June 2017 CBS Minnesota WCCO
A White Bear Lake woman hears her daughter’s voice for the first time, and it’s all thanks to the new cochlear implants she was fitted with by the University of Minnesota. Nathalie Carrigan was finally able to hear her 3-year old speak. Her cochlear implants are working better than she could have ever imagined. “Things sound exactly how I remember them, songs sound exactly like I remember them,” she said.
Nathalie had progressive hearing loss diagnosed in childhood and got worse over the years. Her profound inner ear hearing loss made her a great candidate for cochlear implants. “It’s just so different from hearing with a hearing aid,” she said. “That’s just kind of more muffled noise and the cochlear implant is so clear and so crisp.” Nathalie’s first sounds were those of her 3-year-old, Maeve. “It’s amazing, like noises,” she said. “Like, you guys all sound alien.” Nathalie says she can now enjoy life with her family, without barriers. “I can listen to the radio, I can listen to my kids talking in the car,” she said. “I think it’s just the daily stuff that I’m most excited about.”

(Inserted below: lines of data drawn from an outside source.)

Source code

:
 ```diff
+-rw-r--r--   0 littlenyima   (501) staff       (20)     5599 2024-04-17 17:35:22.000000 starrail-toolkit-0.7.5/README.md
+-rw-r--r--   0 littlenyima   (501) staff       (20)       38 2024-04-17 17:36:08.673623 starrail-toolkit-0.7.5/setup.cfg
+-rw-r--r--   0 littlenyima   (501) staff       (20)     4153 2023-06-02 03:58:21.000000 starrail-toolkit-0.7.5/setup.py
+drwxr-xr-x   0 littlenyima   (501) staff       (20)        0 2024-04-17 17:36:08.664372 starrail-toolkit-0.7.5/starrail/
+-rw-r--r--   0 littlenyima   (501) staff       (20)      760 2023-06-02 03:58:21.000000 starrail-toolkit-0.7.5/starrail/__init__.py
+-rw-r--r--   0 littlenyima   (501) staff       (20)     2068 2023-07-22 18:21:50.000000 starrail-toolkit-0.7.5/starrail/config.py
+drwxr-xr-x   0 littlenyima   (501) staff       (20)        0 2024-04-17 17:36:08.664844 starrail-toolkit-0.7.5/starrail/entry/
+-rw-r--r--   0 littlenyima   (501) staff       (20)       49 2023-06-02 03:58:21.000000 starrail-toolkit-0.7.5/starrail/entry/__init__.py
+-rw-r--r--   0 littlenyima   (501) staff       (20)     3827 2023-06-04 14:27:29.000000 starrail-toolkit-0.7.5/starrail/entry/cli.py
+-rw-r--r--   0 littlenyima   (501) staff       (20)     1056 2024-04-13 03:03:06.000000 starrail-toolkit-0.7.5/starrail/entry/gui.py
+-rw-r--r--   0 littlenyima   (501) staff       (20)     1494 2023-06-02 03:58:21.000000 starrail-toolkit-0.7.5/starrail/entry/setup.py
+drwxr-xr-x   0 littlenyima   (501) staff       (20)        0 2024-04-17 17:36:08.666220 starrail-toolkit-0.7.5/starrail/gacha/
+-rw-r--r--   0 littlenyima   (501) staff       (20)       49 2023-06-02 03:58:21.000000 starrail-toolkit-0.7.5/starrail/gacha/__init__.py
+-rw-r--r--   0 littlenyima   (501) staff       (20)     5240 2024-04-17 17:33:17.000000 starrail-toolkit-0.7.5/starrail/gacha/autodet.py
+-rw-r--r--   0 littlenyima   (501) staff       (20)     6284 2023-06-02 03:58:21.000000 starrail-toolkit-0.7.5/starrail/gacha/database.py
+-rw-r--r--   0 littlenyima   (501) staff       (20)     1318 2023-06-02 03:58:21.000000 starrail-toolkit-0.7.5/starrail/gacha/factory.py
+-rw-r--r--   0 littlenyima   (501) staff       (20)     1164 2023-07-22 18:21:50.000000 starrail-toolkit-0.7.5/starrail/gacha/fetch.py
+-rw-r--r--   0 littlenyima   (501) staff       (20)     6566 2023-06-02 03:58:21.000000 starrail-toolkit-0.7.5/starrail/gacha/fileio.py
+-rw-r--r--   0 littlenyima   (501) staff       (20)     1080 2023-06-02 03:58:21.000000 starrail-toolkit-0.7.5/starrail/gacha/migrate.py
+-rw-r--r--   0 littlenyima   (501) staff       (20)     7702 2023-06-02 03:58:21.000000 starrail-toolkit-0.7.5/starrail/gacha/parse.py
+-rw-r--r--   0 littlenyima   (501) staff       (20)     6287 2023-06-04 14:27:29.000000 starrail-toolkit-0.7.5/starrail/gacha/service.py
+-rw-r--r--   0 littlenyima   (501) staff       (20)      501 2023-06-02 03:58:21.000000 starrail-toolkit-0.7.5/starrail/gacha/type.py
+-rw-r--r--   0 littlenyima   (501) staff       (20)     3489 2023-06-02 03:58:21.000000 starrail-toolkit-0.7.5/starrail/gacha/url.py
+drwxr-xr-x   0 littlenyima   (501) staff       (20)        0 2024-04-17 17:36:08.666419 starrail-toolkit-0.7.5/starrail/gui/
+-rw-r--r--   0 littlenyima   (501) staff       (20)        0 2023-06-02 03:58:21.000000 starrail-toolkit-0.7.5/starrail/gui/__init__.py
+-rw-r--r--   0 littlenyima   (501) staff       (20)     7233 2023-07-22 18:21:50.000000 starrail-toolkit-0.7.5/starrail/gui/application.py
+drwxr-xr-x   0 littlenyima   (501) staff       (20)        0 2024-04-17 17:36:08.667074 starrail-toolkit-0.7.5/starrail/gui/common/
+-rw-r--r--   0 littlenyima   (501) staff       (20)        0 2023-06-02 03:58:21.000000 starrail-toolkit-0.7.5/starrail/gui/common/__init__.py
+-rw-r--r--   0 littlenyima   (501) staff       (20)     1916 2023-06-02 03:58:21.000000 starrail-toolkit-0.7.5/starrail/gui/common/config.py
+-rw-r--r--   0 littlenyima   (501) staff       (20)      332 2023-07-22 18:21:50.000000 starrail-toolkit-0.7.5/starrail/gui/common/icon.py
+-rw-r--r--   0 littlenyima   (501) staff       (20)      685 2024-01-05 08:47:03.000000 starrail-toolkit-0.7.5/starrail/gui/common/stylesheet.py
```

Audiologist Dianna Hart says Nathalie is experiencing a new way of hearing. This visit, six weeks after surgery, is to make sure Nathalie’s implants are working properly. “We are looking at each individual electrode,” Hart said. “Each electrode is a different region of pitches so we are playing different pitches to Nathalie and make sure each pitch is set comfortably.” Hart says Natalie is doing better than expected because she remembers how things use to sound, making it easier to adjust to the cochlear implants.